Dla mnie 2,5-3 letnie dziecko jest już na tyle kumate, że nie przemawiają do mnie teksty typu "jest za wcześnie".
właśnie tu uważam tak jak Ty. A proszę powiedz z doświadczenia, bo ja u siebie widzę chyba właśnie brak konsekwencji. Ostatnio zdjęłam pieluchę i w sumie kilka razy było na nocnik lub na dworze ale potem w domu już stale w majtki. Więc w ciągu 2h miałam chyba z 4 pary spodni do prania. Czy powinnam po prostu nie odpuścić i nie nakładać tej pieluchy przez np. cały dzień?
 
A ja uważam, że może być za wcześnie. Tym bardziej, że mam duże porównanie. Najstarszy syn odpieluchowany szybko, zaraz po 2 urodzinach. Drugi trochę dłużej, bo miał ponad 2.5 roku ale na kupę musiałam mu zakładać długo pampersa, bo bał się robić do nocnika 😛 za to trzeci dalej jest w pampersie. Na koniec lipca skończy 3 lata. Ale u niego nie ma żadnych oznak gotowości na odpieluchowanie. Oczywiście próbowałam, ale oporny z niego typ. Będę próbować znów zaraz, jak się nie uda to później znów, żeby we wrześniu chociaż na dzień był bez pampersa.

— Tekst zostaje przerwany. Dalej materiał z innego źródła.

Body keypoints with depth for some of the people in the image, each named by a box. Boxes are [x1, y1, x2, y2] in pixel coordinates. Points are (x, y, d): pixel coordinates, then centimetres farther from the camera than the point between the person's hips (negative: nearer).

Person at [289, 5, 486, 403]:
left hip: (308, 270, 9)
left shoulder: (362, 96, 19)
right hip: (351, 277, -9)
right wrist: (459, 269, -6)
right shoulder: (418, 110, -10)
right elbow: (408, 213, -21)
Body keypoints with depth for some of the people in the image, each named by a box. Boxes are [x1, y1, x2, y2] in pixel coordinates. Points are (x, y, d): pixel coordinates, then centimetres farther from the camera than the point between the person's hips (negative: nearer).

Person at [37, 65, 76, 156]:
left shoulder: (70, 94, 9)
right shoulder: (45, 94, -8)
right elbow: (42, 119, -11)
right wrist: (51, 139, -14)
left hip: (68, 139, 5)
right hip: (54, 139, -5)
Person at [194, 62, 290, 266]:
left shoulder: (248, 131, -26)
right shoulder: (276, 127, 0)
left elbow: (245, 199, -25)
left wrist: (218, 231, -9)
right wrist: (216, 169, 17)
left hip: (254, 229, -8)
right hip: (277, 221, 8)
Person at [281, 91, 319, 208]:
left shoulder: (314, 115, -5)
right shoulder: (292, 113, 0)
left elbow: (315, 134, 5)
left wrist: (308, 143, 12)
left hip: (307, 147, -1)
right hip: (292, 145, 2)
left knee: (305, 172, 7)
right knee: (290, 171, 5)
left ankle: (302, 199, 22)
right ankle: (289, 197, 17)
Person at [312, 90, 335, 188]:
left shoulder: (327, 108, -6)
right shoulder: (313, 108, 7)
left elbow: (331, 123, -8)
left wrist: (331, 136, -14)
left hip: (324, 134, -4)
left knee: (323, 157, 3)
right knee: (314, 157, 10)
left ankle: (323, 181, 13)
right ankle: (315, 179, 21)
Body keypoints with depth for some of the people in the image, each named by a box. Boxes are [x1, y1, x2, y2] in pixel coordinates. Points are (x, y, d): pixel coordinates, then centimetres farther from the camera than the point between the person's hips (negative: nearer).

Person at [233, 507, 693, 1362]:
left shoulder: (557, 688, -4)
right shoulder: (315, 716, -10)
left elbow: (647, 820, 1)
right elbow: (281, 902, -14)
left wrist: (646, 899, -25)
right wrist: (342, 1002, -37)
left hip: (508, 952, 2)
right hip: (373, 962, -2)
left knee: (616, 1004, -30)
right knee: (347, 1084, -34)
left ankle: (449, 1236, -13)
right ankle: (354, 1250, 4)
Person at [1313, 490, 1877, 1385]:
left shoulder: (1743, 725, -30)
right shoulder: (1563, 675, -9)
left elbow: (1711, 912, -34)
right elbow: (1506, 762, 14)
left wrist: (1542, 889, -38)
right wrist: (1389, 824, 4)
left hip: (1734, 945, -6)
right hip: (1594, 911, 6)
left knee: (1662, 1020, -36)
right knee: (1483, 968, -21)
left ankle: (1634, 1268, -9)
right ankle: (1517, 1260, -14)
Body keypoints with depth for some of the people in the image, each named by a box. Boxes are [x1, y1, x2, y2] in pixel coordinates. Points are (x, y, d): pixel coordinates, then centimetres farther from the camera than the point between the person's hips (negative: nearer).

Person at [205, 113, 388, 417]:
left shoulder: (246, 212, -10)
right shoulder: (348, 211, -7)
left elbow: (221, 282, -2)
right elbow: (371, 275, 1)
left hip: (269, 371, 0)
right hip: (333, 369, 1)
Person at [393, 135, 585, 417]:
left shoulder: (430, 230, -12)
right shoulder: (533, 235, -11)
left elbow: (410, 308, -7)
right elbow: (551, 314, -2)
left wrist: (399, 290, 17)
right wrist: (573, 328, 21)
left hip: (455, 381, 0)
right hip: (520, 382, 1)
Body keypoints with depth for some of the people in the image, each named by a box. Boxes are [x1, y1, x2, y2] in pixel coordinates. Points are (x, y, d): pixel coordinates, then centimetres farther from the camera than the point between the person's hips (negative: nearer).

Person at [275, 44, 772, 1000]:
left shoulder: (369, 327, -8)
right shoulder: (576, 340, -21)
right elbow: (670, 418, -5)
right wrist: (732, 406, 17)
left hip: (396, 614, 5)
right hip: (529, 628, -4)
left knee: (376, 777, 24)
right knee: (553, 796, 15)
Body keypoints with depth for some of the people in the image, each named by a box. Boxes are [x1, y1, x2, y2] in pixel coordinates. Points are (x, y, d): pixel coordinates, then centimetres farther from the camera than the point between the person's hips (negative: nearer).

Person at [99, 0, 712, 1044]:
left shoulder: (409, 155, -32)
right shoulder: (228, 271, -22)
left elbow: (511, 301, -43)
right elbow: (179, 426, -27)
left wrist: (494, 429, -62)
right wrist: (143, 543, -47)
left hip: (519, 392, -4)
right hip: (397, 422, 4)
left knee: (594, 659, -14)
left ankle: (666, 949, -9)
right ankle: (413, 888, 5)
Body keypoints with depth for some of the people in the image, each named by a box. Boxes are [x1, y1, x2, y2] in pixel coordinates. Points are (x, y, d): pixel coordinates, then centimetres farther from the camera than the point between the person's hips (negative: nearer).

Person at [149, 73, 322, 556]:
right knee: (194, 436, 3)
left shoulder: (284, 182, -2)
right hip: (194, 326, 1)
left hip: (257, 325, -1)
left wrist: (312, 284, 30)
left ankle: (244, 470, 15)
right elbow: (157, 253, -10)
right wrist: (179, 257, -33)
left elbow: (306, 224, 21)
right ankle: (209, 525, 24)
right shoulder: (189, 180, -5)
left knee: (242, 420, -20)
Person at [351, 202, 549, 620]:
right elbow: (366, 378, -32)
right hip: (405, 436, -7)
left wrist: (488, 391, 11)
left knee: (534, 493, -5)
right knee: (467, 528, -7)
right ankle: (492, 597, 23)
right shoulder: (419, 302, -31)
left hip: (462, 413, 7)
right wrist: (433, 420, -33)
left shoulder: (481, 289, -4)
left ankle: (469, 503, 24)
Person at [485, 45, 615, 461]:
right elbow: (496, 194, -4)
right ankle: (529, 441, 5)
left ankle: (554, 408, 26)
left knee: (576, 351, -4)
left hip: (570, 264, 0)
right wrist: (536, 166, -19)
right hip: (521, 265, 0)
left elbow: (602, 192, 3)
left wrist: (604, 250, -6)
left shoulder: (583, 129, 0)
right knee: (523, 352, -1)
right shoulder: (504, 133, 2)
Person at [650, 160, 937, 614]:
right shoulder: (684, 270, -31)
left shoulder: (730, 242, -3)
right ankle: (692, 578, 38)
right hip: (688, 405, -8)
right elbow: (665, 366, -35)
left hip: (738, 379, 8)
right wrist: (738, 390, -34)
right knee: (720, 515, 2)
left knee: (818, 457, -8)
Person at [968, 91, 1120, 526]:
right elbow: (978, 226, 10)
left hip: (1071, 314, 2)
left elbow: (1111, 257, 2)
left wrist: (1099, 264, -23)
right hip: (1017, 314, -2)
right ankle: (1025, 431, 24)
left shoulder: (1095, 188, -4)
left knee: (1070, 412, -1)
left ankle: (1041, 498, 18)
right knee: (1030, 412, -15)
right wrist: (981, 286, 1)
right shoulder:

Komsekwencja konsekwencja, ale dziecko ma prawo nie być gotowe. I to ono ma być gotowe, a nie rodzic.
 
A ja nie polecam sadzania na siłę na nocnik, gdy dziecko nie chce. Mój syn się zaczął bać nocnika przez takie coś i nie chciał przez to się odpieluchować. Jak wyrzuciłam nocnik, przestał się bać i wystarczył jeden dzień bez pieluchy z majtkami na tyłku, a zaczął sam siadać na toaletę i komunikować swoje potrzeby. Majtek poszło z 10 par, ale było warto się przemęczyć.
 
reklama
właśnie tu uważam tak jak Ty. A proszę powiedz z doświadczenia, bo ja u siebie widzę chyba właśnie brak konsekwencji. Ostatnio zdjęłam pieluchę i w sumie kilka razy było na nocnik lub na dworze ale potem w domu już stale w majtki. Więc w ciągu 2h miałam chyba z 4 pary spodni do prania. Czy powinnam po prostu nie odpuścić i nie nakładać tej pieluchy przez np. cały dzień?